What the task asks
Scan the records for lines with the string "back". Say how many there are, and add nothing.

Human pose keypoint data
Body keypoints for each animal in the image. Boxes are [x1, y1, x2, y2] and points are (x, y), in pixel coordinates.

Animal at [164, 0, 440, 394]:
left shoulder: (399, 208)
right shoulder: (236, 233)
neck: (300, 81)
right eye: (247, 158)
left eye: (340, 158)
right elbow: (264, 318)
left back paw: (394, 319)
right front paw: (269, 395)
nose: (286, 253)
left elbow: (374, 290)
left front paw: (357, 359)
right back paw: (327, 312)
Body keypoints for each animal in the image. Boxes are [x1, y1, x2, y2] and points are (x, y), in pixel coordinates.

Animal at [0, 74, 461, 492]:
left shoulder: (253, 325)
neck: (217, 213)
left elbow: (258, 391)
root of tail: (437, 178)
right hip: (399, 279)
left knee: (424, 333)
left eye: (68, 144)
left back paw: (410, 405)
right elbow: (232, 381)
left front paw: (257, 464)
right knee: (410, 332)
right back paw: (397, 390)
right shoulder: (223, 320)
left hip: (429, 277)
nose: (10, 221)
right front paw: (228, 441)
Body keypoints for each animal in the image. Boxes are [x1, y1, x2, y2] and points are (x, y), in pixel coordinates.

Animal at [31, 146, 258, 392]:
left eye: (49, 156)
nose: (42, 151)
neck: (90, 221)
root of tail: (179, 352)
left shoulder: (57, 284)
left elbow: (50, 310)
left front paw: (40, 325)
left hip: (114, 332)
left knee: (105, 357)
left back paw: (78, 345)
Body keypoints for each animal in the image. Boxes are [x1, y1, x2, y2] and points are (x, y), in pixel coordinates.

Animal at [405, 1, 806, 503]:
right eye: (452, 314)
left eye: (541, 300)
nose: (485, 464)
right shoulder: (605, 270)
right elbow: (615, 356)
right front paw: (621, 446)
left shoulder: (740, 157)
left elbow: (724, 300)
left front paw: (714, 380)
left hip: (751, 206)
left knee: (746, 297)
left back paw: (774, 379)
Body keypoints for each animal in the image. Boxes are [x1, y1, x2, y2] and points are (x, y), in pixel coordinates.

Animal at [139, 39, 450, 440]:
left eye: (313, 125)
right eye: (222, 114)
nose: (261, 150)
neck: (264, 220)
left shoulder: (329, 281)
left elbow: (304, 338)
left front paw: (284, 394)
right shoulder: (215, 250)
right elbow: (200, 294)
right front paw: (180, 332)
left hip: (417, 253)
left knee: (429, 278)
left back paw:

Answer to the problem
7